- Yiliu Town Location in Guangdong.
- Coordinates: 24°49′53″N 113°23′12″E﻿ / ﻿24.83139°N 113.38667°E
- Country: People's Republic of China
- Province: Guangdong
- Prefecture-level city: Shaoguan
- Autonomous county: Ruyuan Yao Autonomous County
- Designated (town): 1986

Area
- • Total: 77.58 km^{2} (29.95 sq mi)

Population (2018)
- • Total: 17,560
- • Density: 230/km^{2} (590/sq mi)
- Time zone: UTC+08:00 (China Standard)
- Postal code: 512737
- Area code: 0751

= Yiliu, Ruyuan County =

Yiliu (一六镇 (一六鎮, Yīliù Zhèn)) is a town in Ruyuan Yao Autonomous County, Guangdong, China.

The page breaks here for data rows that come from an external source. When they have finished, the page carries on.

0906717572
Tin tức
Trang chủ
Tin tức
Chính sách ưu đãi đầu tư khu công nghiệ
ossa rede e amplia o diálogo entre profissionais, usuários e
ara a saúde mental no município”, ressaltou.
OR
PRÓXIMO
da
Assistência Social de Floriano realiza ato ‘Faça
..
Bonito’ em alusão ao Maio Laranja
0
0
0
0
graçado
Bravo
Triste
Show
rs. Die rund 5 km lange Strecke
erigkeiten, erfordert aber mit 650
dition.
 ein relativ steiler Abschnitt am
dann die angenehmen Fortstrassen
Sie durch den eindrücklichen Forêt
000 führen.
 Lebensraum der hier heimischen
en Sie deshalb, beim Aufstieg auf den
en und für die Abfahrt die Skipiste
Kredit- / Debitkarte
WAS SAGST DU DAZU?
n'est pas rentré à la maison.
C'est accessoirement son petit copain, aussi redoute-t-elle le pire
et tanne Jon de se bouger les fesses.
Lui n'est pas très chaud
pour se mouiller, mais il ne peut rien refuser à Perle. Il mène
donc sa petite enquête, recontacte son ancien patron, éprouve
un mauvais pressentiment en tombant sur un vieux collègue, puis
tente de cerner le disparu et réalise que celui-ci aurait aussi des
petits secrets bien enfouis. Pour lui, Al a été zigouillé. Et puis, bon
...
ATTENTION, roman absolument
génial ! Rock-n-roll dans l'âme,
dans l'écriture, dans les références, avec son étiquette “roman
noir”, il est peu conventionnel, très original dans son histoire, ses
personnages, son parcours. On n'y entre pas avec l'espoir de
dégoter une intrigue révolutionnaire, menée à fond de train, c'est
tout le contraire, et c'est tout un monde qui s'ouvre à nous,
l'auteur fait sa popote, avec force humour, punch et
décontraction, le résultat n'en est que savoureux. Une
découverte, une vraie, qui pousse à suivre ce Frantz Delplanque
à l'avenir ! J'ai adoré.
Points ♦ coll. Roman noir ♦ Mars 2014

As of the 2018 census it had a population of 17,560 and an area of 77.58 km2.

==Administrative division==
As of 2016, the town is divided into one community and seven villages:
- Weimin Community (为民社区)
- Yiliu (一六村)
- Dongqi (东七村)
- Dongfen (东粉村)
- Tuanjie (团结村)
- Luowu (罗屋村)
- Lequn (乐群村)
- Xi'an (西岸村)

==History==
After the establishment of the Communist State, it was known as "Yiliu Township". In 1974, it came under the jurisdiction of Ruyuan Yao Autonomous County, previously it belonged to Qujiang County. In 1986, it was upgraded to a town.

==Geography==
The town sits at northeastern Ruyuan Yao Autonomous County, it is surrounded by Youxi Town on the north, Dongping Town on the west, Wujiang District on the east, and Rucheng Town on the south.

==Economy==
The region abounds with tungsten, quartz bell, and beryl.

==Demographics==

As of 2018, the National Bureau of Statistics of China estimates the township's population now to be 17,560.

==Transportation==
The Provincial Highway S250 passes across the town northeast to southwest.

The G0423 Lechang–Guangzhou Expressway is a north–south expressway travels through the eastern town.